§ **Directions for this task**
The only acceptable output is every entry, printed exactly.

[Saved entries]
"""
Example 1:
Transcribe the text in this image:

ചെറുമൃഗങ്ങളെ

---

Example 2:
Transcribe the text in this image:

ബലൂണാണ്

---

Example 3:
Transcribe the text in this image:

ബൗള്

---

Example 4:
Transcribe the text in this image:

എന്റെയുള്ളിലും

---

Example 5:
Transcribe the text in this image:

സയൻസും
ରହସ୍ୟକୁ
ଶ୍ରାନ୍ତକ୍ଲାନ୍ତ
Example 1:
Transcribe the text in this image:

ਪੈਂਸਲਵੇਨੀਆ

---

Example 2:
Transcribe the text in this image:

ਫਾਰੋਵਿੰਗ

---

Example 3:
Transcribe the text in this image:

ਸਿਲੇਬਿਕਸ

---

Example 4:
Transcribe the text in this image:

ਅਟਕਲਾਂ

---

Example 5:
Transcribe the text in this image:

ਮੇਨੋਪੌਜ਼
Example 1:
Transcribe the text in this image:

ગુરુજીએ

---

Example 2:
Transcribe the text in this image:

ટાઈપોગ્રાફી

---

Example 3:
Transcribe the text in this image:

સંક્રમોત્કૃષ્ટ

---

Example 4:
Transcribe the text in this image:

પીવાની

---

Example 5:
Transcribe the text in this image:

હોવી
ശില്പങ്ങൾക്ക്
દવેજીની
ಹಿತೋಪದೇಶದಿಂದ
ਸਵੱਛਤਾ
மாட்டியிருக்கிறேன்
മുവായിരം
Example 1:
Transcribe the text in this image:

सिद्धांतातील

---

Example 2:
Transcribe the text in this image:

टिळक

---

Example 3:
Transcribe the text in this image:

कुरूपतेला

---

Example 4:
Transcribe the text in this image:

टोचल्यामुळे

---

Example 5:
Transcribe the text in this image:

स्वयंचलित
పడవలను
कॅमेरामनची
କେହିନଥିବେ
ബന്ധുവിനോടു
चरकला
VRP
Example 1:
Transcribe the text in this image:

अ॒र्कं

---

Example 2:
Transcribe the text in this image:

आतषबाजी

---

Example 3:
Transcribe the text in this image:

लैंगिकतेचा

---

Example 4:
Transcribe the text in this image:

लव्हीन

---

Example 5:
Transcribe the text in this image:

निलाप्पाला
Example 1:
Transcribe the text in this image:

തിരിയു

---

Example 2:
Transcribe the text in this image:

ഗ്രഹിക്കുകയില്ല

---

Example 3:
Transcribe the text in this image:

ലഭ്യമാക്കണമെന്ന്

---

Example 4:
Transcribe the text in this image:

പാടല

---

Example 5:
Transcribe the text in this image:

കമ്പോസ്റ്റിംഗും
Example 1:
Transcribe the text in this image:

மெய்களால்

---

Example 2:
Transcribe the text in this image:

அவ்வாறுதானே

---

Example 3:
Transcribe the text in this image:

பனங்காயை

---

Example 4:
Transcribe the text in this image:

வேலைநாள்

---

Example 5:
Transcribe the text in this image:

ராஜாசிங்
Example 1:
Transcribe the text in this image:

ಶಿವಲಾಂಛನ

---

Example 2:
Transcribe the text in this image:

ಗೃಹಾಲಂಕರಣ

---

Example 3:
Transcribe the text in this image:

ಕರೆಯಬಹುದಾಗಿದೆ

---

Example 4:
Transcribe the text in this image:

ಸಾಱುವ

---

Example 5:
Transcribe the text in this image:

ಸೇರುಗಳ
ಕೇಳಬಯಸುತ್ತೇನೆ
"""
§ **Solution to this problem**
Example 1:
Transcribe the text in this image:

ചെറുമൃഗങ്ങളെ

---

Example 2:
Transcribe the text in this image:

ബലൂണാണ്

---

Example 3:
Transcribe the text in this image:

ബൗള്

---

Example 4:
Transcribe the text in this image:

എന്റെയുള്ളിലും

---

Example 5:
Transcribe the text in this image:

സയൻസും
ରହସ୍ୟକୁ
ଶ୍ରାନ୍ତକ୍ଲାନ୍ତ
Example 1:
Transcribe the text in this image:

ਪੈਂਸਲਵੇਨੀਆ

---

Example 2:
Transcribe the text in this image:

ਫਾਰੋਵਿੰਗ

---

Example 3:
Transcribe the text in this image:

ਸਿਲੇਬਿਕਸ

---

Example 4:
Transcribe the text in this image:

ਅਟਕਲਾਂ

---

Example 5:
Transcribe the text in this image:

ਮੇਨੋਪੌਜ਼
Example 1:
Transcribe the text in this image:

ગુરુજીએ

---

Example 2:
Transcribe the text in this image:

ટાઈપોગ્રાફી

---

Example 3:
Transcribe the text in this image:

સંક્રમોત્કૃષ્ટ

---

Example 4:
Transcribe the text in this image:

પીવાની

---

Example 5:
Transcribe the text in this image:

હોવી
ശില്പങ്ങൾക്ക്
દવેજીની
ಹಿತೋಪದೇಶದಿಂದ
ਸਵੱਛਤਾ
மாட்டியிருக்கிறேன்
മുവായിരം
Example 1:
Transcribe the text in this image:

सिद्धांतातील

---

Example 2:
Transcribe the text in this image:

टिळक

---

Example 3:
Transcribe the text in this image:

कुरूपतेला

---

Example 4:
Transcribe the text in this image:

टोचल्यामुळे

---

Example 5:
Transcribe the text in this image:

स्वयंचलित
పడవలను
कॅमेरामनची
କେହିନଥିବେ
ബന്ധുവിനോടു
चरकला
VRP
Example 1:
Transcribe the text in this image:

अ॒र्कं

---

Example 2:
Transcribe the text in this image:

आतषबाजी

---

Example 3:
Transcribe the text in this image:

लैंगिकतेचा

---

Example 4:
Transcribe the text in this image:

लव्हीन

---

Example 5:
Transcribe the text in this image:

निलाप्पाला
Example 1:
Transcribe the text in this image:

തിരിയു

---

Example 2:
Transcribe the text in this image:

ഗ്രഹിക്കുകയില്ല

---

Example 3:
Transcribe the text in this image:

ലഭ്യമാക്കണമെന്ന്

---

Example 4:
Transcribe the text in this image:

പാടല

---

Example 5:
Transcribe the text in this image:

കമ്പോസ്റ്റിംഗും
Example 1:
Transcribe the text in this image:

மெய்களால்

---

Example 2:
Transcribe the text in this image:

அவ்வாறுதானே

---

Example 3:
Transcribe the text in this image:

பனங்காயை

---

Example 4:
Transcribe the text in this image:

வேலைநாள்

---

Example 5:
Transcribe the text in this image:

ராஜாசிங்
Example 1:
Transcribe the text in this image:

ಶಿವಲಾಂಛನ

---

Example 2:
Transcribe the text in this image:

ಗೃಹಾಲಂಕರಣ

---

Example 3:
Transcribe the text in this image:

ಕರೆಯಬಹುದಾಗಿದೆ

---

Example 4:
Transcribe the text in this image:

ಸಾಱುವ

---

Example 5:
Transcribe the text in this image:

ಸೇರುಗಳ
ಕೇಳಬಯಸುತ್ತೇನೆ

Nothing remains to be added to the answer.